About this task: Search the records for "sRGB". Report every line where it occurs.

Data for review:
============

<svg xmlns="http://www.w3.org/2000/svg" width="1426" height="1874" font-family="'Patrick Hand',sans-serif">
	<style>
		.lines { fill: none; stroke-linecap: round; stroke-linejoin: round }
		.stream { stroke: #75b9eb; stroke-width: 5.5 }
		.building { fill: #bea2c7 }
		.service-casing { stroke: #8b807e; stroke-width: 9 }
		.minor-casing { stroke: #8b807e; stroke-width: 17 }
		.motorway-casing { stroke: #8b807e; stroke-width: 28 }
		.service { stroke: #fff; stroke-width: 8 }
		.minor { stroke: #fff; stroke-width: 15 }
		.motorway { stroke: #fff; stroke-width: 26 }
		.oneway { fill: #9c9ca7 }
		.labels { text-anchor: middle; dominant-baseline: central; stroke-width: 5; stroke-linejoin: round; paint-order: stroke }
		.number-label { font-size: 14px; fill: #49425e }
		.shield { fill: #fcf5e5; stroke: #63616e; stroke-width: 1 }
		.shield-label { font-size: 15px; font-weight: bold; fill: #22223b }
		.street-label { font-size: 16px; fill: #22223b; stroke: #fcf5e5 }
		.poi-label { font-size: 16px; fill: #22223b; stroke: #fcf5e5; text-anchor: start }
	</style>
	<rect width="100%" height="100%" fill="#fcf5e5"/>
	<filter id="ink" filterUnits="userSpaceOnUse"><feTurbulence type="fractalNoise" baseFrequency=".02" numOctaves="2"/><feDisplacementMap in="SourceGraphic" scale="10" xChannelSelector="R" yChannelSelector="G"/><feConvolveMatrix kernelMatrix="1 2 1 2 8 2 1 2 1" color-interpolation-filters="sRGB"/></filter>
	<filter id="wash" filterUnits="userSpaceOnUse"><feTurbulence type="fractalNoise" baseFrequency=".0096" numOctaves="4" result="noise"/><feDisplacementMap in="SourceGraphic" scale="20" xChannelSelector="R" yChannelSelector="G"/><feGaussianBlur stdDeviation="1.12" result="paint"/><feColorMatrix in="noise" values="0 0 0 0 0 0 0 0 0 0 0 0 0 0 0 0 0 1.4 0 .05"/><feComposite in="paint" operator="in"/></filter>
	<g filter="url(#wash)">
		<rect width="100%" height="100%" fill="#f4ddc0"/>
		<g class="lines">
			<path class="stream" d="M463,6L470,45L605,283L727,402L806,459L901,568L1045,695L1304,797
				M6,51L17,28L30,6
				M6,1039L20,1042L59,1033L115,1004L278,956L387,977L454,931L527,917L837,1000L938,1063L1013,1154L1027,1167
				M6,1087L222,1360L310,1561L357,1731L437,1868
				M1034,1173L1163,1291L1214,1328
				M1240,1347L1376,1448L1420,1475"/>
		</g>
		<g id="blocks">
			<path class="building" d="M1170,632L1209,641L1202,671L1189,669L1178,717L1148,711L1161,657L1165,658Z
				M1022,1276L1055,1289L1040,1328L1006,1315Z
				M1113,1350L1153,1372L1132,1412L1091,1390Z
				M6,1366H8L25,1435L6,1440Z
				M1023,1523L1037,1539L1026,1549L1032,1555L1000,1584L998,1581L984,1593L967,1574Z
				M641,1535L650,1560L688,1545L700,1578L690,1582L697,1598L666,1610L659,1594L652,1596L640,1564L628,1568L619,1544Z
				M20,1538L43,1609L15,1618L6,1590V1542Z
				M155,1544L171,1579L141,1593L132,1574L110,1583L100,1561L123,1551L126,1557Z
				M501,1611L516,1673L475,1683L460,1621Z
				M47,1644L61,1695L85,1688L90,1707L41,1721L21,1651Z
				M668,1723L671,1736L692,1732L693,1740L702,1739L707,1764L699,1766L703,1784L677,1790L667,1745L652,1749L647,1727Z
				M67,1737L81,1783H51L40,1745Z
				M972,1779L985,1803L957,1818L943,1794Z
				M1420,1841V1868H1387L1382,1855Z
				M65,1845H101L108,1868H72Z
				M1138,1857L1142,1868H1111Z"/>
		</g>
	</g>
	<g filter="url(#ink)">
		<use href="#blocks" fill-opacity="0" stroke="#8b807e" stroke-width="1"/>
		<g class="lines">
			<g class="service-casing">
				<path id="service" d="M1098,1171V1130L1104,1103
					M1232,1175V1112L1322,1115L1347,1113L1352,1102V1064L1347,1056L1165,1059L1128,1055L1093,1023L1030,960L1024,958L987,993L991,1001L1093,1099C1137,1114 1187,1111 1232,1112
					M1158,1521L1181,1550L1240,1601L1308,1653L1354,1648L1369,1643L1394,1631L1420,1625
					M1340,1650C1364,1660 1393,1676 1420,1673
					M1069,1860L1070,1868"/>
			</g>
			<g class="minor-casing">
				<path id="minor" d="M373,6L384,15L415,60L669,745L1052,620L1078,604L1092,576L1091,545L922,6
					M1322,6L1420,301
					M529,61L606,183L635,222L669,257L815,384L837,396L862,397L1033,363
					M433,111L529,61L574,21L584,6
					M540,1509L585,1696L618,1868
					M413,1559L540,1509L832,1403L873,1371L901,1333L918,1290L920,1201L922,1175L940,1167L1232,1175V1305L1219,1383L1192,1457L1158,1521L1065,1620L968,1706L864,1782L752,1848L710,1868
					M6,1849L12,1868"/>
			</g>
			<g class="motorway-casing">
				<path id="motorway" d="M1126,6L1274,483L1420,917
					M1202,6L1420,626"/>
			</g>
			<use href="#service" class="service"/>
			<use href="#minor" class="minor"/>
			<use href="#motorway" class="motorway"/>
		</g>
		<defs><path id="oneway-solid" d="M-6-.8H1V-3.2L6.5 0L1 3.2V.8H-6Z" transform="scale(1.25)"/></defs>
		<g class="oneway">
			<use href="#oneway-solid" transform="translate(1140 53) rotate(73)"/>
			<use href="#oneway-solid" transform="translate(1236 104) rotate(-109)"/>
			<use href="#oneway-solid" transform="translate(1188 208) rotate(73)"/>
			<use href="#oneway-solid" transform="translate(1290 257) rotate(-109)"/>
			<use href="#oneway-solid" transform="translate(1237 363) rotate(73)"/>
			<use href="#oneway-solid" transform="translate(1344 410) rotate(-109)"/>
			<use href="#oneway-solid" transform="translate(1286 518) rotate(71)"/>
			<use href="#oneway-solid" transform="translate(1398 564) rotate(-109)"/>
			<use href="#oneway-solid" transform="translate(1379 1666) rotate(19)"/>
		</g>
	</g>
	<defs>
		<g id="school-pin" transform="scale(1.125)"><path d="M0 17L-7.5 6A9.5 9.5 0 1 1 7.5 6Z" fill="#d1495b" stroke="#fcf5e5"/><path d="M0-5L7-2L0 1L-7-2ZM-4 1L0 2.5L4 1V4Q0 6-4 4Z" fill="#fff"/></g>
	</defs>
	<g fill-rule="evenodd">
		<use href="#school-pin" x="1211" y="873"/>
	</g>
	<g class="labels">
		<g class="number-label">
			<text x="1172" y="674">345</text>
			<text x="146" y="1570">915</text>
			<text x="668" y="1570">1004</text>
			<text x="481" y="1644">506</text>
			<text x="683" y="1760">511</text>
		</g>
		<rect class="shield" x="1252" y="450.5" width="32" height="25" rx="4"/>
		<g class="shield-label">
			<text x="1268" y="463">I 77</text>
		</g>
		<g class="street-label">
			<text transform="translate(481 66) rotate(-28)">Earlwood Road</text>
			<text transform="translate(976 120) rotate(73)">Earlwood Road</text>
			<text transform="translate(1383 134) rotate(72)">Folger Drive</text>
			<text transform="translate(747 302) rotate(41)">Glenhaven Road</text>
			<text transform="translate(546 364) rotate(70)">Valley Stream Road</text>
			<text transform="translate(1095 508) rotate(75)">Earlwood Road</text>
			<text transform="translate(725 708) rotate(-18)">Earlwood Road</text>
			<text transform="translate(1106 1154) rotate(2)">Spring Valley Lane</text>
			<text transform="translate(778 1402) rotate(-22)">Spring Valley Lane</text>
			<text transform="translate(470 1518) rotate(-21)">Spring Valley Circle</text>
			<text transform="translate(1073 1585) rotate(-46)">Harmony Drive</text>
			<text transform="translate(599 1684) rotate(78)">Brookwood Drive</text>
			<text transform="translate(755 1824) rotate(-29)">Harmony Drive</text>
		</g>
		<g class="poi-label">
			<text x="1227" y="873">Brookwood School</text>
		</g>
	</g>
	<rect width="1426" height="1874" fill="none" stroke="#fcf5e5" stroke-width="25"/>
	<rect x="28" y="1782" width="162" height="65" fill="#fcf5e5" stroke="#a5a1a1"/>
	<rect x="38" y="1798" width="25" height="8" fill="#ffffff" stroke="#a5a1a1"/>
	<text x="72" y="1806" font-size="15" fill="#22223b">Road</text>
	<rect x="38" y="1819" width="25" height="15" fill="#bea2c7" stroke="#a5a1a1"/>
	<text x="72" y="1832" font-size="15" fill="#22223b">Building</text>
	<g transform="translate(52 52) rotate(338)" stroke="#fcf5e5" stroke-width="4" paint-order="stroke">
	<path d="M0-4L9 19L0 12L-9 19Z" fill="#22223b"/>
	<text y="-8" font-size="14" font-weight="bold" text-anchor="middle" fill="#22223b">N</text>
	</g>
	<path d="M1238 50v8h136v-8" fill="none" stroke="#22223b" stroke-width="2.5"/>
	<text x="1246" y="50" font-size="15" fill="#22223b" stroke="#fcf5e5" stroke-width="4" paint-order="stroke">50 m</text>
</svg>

============

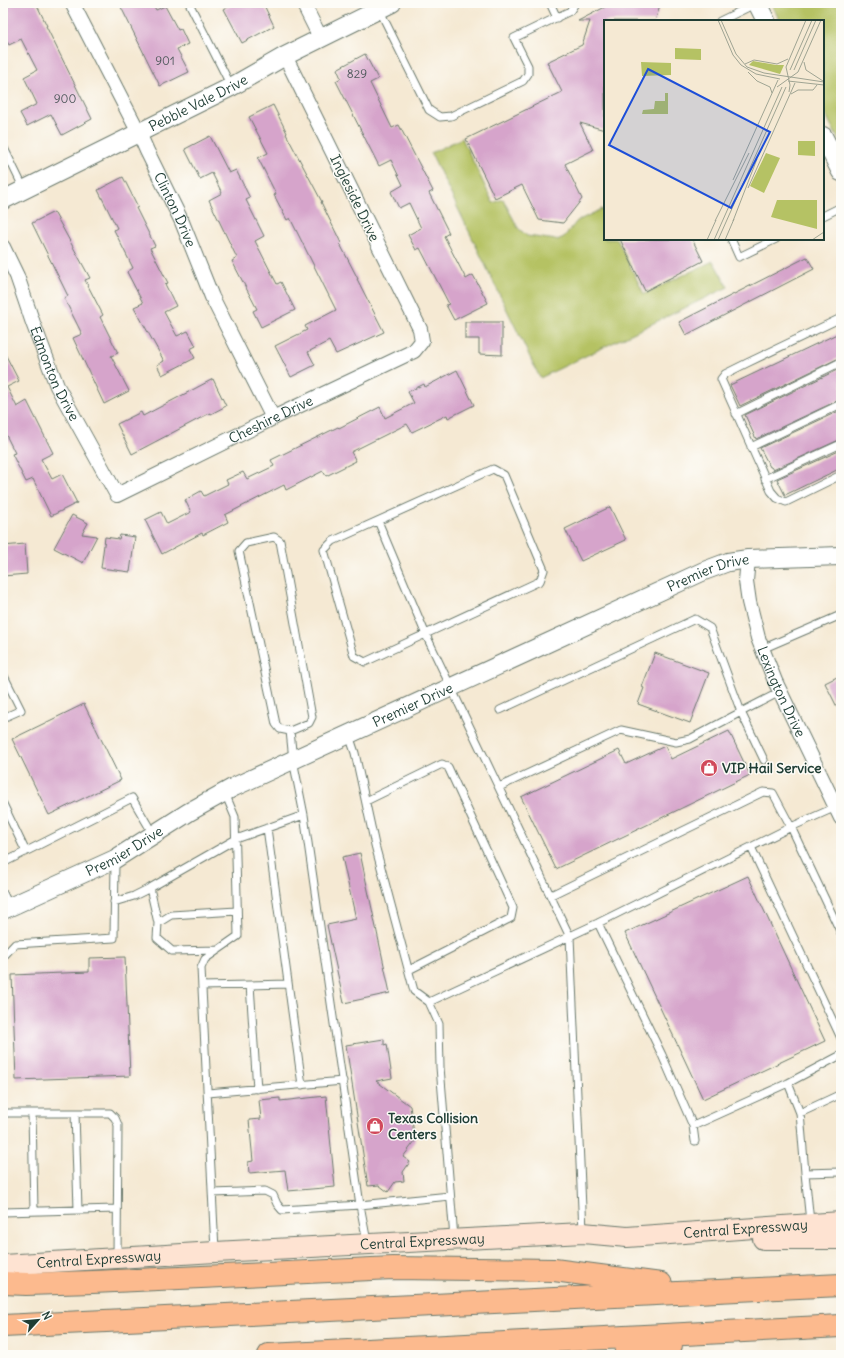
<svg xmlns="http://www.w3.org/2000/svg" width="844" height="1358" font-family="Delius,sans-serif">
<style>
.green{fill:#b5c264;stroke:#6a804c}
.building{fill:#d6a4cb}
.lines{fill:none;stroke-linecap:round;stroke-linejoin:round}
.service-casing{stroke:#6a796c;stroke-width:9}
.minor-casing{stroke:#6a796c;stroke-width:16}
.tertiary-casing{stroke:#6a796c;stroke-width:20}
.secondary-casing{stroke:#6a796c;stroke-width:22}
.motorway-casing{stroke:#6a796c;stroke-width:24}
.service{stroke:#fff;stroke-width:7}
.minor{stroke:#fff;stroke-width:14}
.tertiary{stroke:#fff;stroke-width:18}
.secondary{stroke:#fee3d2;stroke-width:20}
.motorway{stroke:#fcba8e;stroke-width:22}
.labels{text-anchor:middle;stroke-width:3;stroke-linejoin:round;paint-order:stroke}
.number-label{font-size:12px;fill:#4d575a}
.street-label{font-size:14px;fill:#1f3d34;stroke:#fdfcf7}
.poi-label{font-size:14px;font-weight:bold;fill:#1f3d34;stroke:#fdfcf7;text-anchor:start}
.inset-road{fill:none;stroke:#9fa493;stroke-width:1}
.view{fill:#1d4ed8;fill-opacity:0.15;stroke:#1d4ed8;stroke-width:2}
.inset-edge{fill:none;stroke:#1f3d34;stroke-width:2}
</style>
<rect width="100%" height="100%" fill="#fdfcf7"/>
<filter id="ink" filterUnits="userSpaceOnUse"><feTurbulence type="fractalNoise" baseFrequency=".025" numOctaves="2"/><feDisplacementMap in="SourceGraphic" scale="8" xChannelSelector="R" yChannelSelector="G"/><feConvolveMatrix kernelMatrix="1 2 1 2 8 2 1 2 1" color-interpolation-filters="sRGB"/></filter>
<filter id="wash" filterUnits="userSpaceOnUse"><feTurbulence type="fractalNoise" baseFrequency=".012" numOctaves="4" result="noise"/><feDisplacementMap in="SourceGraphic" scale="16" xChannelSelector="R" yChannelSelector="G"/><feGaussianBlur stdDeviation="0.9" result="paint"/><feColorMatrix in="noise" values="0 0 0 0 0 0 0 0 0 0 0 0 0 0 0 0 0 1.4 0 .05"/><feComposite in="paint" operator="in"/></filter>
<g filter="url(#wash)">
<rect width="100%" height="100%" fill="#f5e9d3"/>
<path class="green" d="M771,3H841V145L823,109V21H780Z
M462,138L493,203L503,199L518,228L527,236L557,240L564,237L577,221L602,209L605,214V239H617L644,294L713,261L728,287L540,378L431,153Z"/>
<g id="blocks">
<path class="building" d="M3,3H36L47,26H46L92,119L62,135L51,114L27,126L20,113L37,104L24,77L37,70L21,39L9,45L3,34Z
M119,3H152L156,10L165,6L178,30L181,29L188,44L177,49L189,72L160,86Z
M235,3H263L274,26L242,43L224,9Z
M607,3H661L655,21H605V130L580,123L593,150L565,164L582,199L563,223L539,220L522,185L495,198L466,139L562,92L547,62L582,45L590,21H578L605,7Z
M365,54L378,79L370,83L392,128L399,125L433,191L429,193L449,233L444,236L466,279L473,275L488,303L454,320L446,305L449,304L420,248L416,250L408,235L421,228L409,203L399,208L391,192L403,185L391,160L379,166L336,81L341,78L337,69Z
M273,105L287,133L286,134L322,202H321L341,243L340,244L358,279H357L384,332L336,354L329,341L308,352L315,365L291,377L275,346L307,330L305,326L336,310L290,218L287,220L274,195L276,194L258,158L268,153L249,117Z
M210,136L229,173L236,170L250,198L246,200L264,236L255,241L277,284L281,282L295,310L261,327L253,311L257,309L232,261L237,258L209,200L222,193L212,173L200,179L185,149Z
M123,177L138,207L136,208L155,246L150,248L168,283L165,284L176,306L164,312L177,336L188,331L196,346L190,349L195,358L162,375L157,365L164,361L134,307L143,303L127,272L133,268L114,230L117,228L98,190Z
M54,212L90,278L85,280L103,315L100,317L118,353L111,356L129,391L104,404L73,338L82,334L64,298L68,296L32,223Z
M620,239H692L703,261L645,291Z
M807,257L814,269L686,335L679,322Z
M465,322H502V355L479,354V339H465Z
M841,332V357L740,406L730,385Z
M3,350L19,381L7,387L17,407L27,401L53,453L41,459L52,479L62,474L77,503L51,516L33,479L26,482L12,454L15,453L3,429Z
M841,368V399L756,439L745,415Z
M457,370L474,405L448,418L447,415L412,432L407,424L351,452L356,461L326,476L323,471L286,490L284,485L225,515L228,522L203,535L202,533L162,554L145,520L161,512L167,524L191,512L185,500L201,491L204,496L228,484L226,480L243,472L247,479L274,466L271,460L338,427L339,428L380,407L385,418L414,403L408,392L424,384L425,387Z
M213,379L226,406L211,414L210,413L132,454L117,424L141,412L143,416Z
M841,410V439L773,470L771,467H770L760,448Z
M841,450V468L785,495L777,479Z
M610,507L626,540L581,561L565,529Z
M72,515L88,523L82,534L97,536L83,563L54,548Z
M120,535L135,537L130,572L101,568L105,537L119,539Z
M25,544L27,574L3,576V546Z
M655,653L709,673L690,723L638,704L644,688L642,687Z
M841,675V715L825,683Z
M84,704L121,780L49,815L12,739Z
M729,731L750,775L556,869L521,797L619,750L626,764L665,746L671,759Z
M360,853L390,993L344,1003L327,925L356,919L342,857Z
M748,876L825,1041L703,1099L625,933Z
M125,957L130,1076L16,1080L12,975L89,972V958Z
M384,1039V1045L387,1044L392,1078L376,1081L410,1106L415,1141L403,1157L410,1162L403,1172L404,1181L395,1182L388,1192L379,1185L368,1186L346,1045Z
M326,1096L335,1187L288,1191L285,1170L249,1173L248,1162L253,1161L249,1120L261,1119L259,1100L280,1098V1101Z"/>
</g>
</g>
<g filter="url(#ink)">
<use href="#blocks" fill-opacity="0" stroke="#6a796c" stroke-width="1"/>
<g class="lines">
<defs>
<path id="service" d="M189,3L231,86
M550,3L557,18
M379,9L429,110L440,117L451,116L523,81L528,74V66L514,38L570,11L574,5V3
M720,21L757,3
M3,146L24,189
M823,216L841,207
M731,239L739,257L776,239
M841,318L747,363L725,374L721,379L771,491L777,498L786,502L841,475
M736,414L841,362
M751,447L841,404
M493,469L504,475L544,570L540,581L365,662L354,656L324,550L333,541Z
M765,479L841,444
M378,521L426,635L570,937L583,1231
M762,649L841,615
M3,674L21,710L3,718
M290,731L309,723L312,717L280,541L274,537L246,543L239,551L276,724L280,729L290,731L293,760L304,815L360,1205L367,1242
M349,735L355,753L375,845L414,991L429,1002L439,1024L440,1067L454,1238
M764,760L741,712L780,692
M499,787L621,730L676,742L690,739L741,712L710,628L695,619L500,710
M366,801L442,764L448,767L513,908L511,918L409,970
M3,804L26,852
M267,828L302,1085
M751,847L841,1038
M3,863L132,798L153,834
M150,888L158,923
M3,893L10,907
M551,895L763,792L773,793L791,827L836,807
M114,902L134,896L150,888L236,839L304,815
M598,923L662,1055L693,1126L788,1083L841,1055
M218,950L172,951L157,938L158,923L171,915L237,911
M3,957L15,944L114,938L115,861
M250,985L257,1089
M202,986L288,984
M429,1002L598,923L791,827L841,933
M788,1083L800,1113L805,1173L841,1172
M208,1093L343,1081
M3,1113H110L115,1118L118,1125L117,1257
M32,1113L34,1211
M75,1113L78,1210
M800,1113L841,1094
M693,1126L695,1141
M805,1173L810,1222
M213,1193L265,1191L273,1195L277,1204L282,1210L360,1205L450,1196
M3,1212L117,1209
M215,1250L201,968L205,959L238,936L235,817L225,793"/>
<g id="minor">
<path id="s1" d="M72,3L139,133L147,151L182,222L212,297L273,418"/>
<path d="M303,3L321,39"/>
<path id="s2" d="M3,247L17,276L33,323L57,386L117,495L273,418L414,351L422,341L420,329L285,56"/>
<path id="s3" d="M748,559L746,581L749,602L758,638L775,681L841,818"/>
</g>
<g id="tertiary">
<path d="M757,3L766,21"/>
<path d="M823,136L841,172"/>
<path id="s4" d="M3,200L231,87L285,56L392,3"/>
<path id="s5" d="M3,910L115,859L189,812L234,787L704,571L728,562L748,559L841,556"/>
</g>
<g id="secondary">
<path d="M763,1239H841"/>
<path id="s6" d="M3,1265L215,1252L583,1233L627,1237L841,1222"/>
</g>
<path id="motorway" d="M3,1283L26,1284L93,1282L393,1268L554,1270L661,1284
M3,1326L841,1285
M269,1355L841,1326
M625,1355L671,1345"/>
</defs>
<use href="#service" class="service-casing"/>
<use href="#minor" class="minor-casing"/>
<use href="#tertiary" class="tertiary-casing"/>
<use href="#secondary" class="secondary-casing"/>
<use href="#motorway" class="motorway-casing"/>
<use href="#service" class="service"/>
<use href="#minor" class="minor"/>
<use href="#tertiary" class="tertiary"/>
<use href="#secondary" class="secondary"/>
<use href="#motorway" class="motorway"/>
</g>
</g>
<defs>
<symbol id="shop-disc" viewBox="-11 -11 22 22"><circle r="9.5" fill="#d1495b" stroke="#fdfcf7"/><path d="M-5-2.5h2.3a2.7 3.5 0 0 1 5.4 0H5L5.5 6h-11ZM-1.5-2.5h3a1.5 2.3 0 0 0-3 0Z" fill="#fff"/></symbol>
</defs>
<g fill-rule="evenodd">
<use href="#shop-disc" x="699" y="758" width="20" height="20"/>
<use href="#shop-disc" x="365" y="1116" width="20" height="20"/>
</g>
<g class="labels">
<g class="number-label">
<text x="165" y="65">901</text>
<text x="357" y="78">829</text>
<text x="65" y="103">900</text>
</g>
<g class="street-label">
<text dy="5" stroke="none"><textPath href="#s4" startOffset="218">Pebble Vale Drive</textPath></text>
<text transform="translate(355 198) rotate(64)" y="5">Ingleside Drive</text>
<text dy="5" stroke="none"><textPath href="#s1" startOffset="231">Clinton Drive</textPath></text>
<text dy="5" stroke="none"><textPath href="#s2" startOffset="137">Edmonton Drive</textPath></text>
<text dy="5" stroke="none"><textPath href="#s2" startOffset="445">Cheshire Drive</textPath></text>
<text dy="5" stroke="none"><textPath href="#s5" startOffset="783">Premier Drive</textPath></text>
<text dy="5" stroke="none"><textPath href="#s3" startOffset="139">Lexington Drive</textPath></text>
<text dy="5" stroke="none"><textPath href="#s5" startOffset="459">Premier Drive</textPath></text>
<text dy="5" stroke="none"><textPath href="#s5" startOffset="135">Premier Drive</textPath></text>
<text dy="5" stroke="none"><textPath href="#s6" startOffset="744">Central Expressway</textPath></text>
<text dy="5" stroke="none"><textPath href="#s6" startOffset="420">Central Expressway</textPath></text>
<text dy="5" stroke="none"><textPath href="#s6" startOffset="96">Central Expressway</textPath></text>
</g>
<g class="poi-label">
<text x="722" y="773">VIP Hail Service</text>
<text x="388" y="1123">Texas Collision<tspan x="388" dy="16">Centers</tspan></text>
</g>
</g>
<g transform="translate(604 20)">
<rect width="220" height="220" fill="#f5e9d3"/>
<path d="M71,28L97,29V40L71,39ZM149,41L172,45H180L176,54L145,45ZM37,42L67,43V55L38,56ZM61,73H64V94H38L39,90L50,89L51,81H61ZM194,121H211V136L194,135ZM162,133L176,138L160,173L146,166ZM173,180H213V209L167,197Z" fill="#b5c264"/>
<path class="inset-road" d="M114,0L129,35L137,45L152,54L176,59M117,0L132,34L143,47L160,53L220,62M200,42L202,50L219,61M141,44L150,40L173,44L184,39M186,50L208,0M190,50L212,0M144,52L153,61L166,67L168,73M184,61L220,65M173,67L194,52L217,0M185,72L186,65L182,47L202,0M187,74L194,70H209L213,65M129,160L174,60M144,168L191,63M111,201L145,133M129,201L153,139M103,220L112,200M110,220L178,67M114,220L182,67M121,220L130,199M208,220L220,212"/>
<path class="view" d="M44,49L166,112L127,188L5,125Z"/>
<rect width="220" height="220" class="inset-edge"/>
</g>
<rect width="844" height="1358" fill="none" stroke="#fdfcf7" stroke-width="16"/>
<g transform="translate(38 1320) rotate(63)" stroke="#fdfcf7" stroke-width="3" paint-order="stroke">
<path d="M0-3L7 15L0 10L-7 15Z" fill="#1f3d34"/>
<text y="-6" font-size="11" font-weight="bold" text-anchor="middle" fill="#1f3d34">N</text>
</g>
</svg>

============

Problem solution:
	<filter id="ink" filterUnits="userSpaceOnUse"><feTurbulence type="fractalNoise" baseFrequency=".02" numOctaves="2"/><feDisplacementMap in="SourceGraphic" scale="10" xChannelSelector="R" yChannelSelector="G"/><feConvolveMatrix kernelMatrix="1 2 1 2 8 2 1 2 1" color-interpolation-filters="sRGB"/></filter>
<filter id="ink" filterUnits="userSpaceOnUse"><feTurbulence type="fractalNoise" baseFrequency=".025" numOctaves="2"/><feDisplacementMap in="SourceGraphic" scale="8" xChannelSelector="R" yChannelSelector="G"/><feConvolveMatrix kernelMatrix="1 2 1 2 8 2 1 2 1" color-interpolation-filters="sRGB"/></filter>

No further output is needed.